While different tumour types in the study had different effects on the immune system, a common feature identified by the researchers was diminishment of the immune system's capacity to mount a new immune response, an important consideration for fighting infection as well as cancer.
People with cancer are known to have weaker responses to both infection and vaccination, but it has been unclear to what extent this may be due to immunosuppressive effects of treatment rather than the cancer itself. The new UCSF study bolsters the evidence that cancer, before any treatment, can weaken the immune system's response to infection: the researchers found that mice with cancer had weakened immune responses to both viral and bacterial infection.
Cancer immunotherapy is most effective in patients whose immune systems are already mounting an immune response; the treatment needs to be able to stimulate pre-existing immune system cells, especially "killer" T cells, in order to boost their ability to effectively attack tumour cells. However, the new research suggests that many tumours may render these treatments less effective by systemically reducing the number of immune cells available to be stimulated. "Our results demonstrate an unappreciated impairment of new cellular immune responses in the context of cancer," Spitzer said.
Tumour growth in the study was linked to reduced activation of immune cells known as antigen-presenting cells, a step that must occur in order for new T cells to become activated. Antigen-presenting cells grab onto a foreign target molecule, or antigen, and display it to other cells of the immune system, including T cells. The cells that detect the antigen target are thereby primed to expand their ranks and to attack any tumour or infectious pathogen that displays the same antigen.
"Our study suggests that the antigen presenting cells may be significantly functionally altered in cancer patients, and that this alteration compromises immune responses," Hiam said.
The researchers determined that poor functioning of antigen-presenting cells in mice with cancer was responsible for the weakened response to infection. They were able to boost antigen-presenting cell activation and the immune response to infection by treating the mice with so-called "co-stimulatory molecules," which normally are made by the immune system.

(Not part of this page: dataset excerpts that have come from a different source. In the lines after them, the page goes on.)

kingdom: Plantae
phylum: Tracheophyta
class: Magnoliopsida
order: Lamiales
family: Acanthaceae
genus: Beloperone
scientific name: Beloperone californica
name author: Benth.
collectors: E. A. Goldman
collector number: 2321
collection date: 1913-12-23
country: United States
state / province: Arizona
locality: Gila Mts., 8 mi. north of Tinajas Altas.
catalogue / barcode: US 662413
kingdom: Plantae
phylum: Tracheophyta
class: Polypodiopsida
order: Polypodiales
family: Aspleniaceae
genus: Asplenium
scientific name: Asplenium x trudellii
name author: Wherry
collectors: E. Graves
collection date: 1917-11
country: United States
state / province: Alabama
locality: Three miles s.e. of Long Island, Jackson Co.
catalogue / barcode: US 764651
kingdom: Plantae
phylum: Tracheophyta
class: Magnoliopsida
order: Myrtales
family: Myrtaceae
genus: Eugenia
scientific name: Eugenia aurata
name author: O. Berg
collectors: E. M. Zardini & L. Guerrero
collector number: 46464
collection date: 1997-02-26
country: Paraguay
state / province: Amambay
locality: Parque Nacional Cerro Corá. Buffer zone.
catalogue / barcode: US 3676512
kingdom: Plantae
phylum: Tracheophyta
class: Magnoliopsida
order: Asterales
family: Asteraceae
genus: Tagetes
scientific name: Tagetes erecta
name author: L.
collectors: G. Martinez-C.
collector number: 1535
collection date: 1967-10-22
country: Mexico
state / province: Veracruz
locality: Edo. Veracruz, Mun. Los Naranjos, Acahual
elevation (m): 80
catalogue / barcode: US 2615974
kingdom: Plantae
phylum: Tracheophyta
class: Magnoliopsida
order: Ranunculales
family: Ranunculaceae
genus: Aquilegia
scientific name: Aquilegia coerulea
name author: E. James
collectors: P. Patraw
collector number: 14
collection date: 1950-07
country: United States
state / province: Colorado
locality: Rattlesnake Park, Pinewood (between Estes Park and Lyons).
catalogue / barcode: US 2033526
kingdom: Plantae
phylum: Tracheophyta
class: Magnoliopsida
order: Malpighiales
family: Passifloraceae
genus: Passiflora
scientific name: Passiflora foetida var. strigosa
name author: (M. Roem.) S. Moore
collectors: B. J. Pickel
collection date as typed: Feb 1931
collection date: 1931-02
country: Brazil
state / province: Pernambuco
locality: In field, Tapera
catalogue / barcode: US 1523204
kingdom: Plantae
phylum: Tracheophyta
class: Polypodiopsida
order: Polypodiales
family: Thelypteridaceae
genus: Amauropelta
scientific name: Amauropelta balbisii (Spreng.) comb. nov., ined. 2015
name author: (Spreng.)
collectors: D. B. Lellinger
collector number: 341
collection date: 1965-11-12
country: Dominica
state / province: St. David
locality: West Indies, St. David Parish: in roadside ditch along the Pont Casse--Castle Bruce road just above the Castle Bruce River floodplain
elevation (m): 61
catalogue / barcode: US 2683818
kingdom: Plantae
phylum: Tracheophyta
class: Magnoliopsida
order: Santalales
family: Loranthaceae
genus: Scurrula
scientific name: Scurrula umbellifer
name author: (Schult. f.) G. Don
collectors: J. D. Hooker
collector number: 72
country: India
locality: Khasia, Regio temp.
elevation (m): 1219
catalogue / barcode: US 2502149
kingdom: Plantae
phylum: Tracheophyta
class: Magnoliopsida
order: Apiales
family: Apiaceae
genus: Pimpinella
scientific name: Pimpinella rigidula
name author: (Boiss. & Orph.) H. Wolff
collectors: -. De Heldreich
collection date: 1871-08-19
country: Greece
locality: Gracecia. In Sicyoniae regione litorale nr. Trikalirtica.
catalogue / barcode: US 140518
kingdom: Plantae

"Going forward we see a time when cancer patients would receive a different formulation of the flu vaccine, for example, that a healthy person would not require, one that would activate antigen-presenting cells to produce a good immune response," Spitzer said.
"Our hope for the future is that results from this study will allow us to treat more patients with more effective immunotherapies that don't just target T-cells, but which also consider the context in which those T cells are residing, and the other types of cells they need to communicate with in order to become properly activated and to reject a tumour," added Spitzer.
Spitzer is collaborating with oncologists on clinical trials to explore treatments to re-activate antigen-presenting cells, including a phase II trial to treat pancreatic cancer.